Understand the problem (SEE)
2.
Devise a plan (PLAN)
3.
Carry out the plan (DO)
4.
Look back (CHECK)
Each
of these phase has its importance. It may happen that a student hits
upon an axcptionally bright idea and jumping all preparation bluits out with
the solution. Such lucky idea, of course, are most desirable, but something
very undesirable and unfortunate may result if the student leaves out any of
the four phase whithout having a good idea. The worst may happen if the
students embarks upon computations or constructions whitout having seen the
main connection , or having made a sort of plan. Many mistakes can be avoided
if, carrying out his plan, the students checks each step. Some of the best
effects may be lost if the students fail to reexamine and to reconsider the
completed solution. For each phase will explain below :
1. Understand the problem
"Understand the problem" is often neglected as being obvious and
is not even mentioned in many mathematics classes. Yet students are often
stymied in their efforts to solve it, simply because they don't understand it
fully, or even in part. The students should
understand the problem. But he should not only understand it, he should also
desire its solution. If the student is lacking in understanding or interest, it
is not always his fault; the problem should be well chosen, not too difficult
and not too easy, natural and interesting, and some time should be allowed for
natural and interesting presentation. In order to remedy this oversight, Pólya taught teachers how to prompt each
student with appropriate questions, depending on the situation, such as:
·
What are
you asked to find out or show?
·
Can you
draw a picture or diagram to help you understand the problem?
·
Can you
restate the problem in your own words?
·
Can you
work out some numerical examples that would help make the problem more clear?
There are the way can you use to Understand the problem :
·
Carrefully
read the problem
·
Decide what
you are trying to do
·
Identify
the important data
The teacher is to select the question with the appropriate level of
difficulty for each student to ascertain if each student understands at their
own level, moving up or down the list to prompt each student, until each one
can respond with something constructive.
Then we chould subdivided
Understanding the Problem into two stages : “Getting
acquainted” and “Working for better understanding.”
Example
:
Let us illustrate
some of the points examplained in the foregoing section. We take the following
simple problem :
“Find the diagonal of rectangular
paraleleliped of which the length, the width, and the height are known.”

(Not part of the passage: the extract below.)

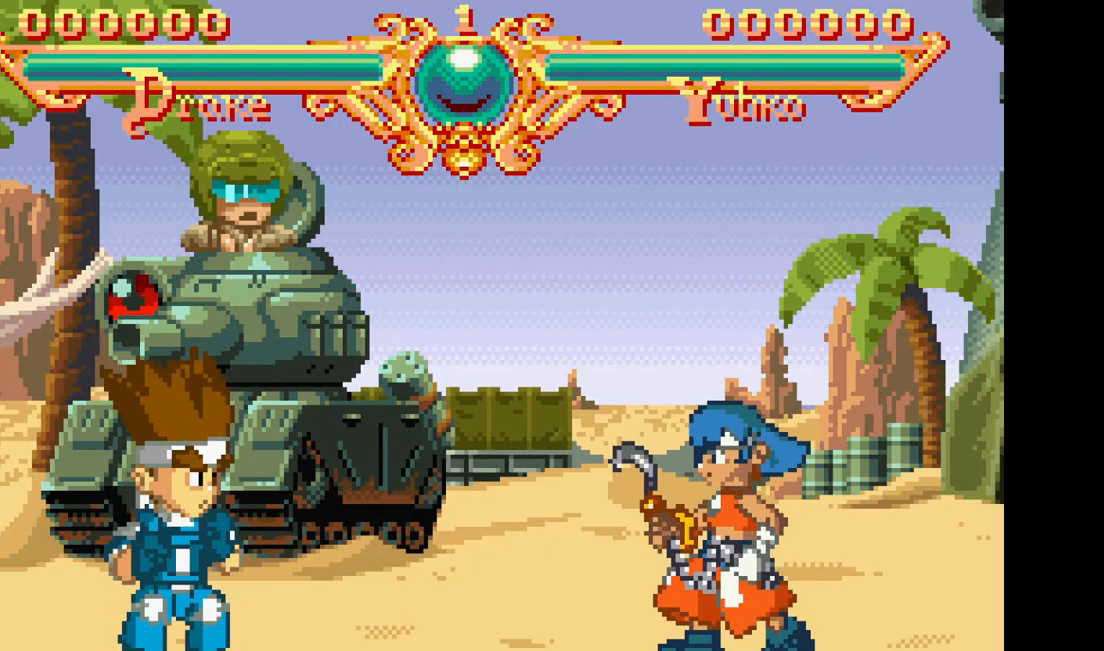
{"buttons": [], "events": []}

In order to discuss this problem
profitably, the students must be familiar with theorema pythagoras, and with
some of its applications in plane geometry, but they may have very little
systematics knowledge in solid geometry. The dialogue between the teacher and
the students may start as follows :
“What is the unknown?”
“the length of the diagonal of a
parallelepiped.”
“What are the data?”
“The length, the width, and the height of
the parallelepiped.”
“Introduce suitable notation. Which letter
shpuld denote the unknown?”
“x”
“which letters would you choose for the
length, the width, and the height?”
“a,b,c.”
“What is the condition, linking a,b,c and
x?”
“x is the diagonal of the parallelepiped of
which a,b,c are the length, the width, and the height
“Is it a reasonable problem? I mean, is the
condition sufficient to determine the unknown?”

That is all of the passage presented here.